The mark of a beginning.
Writing longer essays and blog posts used to feel like a more natural thing – before the days of sentence fragments, quick captions under imagery, and endless minutes of scrollable video content. Stepping back into this practice now feels both intimidating and nourishing, a welcomed remembering.
I created this website years ago as a safe space for myself and inspiration to exist and while it’s held different purposes and revisions over the years it feels like where I am supposed to be again. Now, in 2023, I desire to build myself a little digital altar here. A space for my personal devotions away from the instant gratification and algorithms of crowded social media platforms.
This page will serve as a landing place for those who find my work and feel called to explore more of what I have to offer or grow a better understanding of who I am before working with me or hanging my energetic artwork in their homes. This is a place for art and words, emotion and expression, a slower source of inspiration, somewhere to honor and nourish the beauty of this life that we are here together living. My fingers on the keyboard are already finding their way again.
“Magic, Meaning, Motherhood, and the Muse” has been my tagline for awhile without much context beyond it. I love alliteration and these M’s also feel like a fair way to define what feels important to me.
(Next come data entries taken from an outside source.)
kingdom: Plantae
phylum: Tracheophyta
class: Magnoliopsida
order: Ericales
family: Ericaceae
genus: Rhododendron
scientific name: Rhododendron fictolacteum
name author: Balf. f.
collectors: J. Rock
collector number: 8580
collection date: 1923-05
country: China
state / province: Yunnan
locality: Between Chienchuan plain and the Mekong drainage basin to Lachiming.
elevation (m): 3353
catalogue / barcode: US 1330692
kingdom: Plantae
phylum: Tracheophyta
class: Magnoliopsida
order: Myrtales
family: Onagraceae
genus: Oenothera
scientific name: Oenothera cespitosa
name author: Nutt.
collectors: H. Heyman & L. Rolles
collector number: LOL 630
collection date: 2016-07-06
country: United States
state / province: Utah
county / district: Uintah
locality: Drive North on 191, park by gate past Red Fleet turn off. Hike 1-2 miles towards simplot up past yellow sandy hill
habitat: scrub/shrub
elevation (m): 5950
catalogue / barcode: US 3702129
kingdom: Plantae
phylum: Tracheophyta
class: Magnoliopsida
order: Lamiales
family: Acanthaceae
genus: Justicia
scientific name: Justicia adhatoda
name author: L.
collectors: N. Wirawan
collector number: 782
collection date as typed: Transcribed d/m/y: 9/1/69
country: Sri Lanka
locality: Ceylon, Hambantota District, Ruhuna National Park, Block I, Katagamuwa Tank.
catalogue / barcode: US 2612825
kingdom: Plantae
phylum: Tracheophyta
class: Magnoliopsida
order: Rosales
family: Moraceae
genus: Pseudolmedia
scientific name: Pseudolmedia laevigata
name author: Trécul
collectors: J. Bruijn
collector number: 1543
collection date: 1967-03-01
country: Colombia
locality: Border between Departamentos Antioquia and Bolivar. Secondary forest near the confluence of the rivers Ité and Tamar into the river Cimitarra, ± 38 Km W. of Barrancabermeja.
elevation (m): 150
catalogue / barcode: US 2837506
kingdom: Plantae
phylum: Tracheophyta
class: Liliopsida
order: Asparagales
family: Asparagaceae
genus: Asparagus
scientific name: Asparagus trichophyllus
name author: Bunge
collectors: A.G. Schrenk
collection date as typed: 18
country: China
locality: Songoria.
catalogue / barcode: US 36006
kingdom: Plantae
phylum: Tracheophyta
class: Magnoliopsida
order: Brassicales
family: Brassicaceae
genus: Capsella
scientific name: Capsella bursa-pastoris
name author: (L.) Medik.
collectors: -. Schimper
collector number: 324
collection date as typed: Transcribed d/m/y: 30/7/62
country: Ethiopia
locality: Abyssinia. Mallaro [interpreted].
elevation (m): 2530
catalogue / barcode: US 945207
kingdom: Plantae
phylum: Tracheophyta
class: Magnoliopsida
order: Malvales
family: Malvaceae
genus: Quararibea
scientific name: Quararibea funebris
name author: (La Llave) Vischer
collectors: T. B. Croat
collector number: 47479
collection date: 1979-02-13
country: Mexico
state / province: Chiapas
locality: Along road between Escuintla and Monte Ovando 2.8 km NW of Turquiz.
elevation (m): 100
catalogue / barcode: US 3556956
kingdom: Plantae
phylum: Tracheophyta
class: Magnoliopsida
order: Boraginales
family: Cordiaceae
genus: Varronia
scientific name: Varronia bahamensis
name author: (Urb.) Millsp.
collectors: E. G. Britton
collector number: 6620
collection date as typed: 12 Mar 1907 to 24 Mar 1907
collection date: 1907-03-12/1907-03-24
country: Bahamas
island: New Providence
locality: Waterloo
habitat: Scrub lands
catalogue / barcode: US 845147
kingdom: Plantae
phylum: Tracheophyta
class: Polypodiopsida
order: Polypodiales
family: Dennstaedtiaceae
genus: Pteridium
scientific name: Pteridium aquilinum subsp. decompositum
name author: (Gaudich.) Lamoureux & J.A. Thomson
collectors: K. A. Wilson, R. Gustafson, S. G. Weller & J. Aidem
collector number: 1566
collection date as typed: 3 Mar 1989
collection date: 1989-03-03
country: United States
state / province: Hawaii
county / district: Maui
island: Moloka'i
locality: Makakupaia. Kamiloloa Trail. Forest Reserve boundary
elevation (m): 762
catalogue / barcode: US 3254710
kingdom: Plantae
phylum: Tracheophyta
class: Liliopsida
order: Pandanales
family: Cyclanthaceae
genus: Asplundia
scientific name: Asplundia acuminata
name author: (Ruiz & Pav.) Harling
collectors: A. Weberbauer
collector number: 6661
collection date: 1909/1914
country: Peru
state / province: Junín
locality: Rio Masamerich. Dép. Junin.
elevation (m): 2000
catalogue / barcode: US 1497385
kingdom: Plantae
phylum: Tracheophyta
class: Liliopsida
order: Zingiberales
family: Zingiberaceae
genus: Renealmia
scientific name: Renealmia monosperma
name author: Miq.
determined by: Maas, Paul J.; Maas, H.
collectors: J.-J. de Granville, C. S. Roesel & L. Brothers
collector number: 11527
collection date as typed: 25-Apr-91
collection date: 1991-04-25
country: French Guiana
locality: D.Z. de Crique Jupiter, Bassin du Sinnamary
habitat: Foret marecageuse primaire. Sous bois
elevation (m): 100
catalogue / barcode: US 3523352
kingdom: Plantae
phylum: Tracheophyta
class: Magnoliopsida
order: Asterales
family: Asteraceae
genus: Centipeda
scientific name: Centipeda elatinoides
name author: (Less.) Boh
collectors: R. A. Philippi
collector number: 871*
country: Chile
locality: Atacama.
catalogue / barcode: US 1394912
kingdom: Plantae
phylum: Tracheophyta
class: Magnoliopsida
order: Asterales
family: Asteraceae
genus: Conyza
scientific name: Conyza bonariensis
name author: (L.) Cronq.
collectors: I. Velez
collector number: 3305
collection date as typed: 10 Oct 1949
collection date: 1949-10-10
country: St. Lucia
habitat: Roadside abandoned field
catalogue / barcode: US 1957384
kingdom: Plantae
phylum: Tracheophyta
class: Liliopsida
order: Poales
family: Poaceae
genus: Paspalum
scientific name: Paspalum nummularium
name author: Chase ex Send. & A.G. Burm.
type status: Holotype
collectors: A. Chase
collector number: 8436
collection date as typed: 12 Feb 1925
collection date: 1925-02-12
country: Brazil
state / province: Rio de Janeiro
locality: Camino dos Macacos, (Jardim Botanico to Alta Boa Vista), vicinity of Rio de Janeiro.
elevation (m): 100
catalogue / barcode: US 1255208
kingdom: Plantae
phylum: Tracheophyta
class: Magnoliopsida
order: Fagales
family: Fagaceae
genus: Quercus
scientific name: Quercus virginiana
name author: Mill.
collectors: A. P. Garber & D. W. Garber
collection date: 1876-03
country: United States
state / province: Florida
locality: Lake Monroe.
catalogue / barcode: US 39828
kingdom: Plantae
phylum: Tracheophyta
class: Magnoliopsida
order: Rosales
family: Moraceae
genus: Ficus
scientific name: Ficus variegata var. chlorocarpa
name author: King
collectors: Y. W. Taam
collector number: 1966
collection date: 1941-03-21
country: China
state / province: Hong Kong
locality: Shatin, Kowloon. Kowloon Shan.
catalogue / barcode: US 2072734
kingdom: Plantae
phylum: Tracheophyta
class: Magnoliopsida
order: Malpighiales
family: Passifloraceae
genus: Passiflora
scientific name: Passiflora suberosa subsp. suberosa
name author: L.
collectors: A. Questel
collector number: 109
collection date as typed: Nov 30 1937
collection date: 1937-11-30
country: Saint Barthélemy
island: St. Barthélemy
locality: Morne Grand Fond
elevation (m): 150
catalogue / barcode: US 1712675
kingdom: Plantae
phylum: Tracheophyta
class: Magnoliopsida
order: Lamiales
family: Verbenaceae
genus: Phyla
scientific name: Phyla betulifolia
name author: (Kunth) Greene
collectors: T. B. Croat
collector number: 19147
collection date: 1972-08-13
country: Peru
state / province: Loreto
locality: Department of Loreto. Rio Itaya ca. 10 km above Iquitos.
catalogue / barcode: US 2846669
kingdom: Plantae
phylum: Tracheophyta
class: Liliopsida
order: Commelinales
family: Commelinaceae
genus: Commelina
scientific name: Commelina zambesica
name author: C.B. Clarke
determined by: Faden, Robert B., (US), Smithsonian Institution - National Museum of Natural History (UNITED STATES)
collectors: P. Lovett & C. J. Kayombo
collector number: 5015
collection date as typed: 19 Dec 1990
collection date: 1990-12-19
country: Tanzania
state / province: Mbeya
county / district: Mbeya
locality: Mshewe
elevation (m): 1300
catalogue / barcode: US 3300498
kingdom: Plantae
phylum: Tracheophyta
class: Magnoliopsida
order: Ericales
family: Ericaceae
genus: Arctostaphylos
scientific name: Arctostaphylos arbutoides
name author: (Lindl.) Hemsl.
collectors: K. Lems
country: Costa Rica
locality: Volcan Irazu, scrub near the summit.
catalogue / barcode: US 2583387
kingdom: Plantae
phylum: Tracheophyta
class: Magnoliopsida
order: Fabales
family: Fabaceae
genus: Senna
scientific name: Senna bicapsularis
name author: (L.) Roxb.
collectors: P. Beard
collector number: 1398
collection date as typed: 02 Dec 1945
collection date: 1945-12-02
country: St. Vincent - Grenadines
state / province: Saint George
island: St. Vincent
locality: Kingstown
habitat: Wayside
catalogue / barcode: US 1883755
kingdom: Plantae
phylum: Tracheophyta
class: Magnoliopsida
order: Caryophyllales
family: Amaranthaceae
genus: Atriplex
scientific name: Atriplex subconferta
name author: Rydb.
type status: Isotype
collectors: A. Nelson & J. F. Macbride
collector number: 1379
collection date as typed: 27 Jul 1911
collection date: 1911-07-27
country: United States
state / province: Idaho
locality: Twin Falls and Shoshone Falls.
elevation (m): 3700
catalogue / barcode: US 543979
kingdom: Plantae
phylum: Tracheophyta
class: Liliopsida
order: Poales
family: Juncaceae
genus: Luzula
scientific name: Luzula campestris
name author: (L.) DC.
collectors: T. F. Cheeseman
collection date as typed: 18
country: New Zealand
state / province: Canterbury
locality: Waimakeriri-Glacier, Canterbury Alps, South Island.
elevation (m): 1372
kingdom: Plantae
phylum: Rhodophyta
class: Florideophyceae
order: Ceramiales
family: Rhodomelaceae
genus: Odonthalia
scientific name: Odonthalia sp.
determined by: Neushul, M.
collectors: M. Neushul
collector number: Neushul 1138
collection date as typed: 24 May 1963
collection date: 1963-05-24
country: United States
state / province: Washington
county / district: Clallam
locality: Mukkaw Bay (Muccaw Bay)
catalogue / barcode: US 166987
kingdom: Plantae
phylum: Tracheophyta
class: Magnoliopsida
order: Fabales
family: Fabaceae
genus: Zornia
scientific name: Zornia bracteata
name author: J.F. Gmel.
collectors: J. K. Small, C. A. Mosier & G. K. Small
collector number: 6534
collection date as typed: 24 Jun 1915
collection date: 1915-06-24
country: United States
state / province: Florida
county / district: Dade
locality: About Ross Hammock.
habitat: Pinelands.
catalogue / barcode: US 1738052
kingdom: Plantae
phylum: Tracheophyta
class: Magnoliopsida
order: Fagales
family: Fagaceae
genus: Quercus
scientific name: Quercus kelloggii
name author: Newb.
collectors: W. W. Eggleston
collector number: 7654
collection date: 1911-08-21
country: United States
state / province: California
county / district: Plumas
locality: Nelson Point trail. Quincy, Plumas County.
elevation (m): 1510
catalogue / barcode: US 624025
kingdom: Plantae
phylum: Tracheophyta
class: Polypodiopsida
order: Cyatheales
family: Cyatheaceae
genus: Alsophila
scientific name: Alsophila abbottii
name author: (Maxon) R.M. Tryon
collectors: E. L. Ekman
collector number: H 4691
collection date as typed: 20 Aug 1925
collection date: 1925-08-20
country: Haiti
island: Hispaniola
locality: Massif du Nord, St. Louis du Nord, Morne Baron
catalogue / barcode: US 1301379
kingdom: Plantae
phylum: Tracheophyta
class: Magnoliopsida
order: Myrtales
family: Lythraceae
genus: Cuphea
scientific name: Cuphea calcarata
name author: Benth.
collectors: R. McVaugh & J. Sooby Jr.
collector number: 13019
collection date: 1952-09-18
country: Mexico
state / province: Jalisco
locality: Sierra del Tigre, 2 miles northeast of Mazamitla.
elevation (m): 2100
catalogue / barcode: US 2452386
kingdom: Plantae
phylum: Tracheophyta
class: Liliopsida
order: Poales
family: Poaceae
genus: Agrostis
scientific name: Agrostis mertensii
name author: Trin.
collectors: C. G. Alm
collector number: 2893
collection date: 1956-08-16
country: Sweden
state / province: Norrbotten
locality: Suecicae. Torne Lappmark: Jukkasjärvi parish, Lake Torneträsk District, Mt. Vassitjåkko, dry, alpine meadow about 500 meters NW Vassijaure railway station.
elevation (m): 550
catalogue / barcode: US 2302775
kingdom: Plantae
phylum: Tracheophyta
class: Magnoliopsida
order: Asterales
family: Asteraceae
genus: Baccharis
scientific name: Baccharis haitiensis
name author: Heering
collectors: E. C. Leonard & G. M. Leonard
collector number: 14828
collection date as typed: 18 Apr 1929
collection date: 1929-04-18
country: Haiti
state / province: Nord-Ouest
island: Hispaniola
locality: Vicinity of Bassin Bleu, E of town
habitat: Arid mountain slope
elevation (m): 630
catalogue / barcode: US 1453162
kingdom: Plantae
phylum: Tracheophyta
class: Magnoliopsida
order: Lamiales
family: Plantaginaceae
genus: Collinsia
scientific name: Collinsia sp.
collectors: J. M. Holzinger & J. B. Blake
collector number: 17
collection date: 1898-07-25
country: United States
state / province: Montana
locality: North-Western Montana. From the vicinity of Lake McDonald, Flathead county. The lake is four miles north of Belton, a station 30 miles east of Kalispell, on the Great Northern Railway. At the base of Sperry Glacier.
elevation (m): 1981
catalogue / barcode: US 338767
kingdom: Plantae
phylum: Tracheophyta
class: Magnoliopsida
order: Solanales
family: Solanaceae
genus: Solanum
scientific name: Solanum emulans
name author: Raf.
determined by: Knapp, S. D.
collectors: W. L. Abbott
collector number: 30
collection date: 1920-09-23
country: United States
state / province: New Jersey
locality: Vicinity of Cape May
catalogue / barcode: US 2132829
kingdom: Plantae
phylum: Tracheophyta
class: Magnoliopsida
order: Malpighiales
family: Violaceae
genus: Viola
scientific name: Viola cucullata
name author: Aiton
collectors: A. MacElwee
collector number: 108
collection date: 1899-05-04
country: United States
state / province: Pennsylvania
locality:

There are clear differences in some categories and also a lot of overlapping.
Magic – taking the time to witness what is truly happening around us, caterpillars turning into butterflies and then a 4th generation only making a cross-country journey back home, seasons shifting with time regardless of what is happening with humanity, a seed growing roots, flowers blooming in the sun, human intuition, dreams, nostalgia, deja-vu… I could go on forever here and I fully intend to.
Meaning – the pieces of this existence that make it feel worth living, the parts that feel connected to time and also beyond it, human rights and environmental protection, cycles of life and death, creation and destruction, poetry that makes us feel less alone, art, music, self-expression, home.
Motherhood– this one feels obvious, while also of course carrying endless amounts of both of the above. There is magic in motherhood, there is meaning, and there is the a long list of undefinable things. My relationship with parenting will, I’m certain, now always be the most meaningful to me. Sharing this world with a human who grew in my womb and will someday explore on his own without me, isn’t something that can truly be compared to any other feeling.
The Muse – the source and overflowing well of inspiration, a higher power perhaps to whom I live in deep devotion to, whether an energy or a knowing there is no denying the whisper that is always there when we are open and listening.
And here we are, all these years later where it would feel easy to say it’s “too late” and also, the first day of all the days I have left in this body. I’m incredibly grateful to be here today, trying, and looking forward to watering this seed.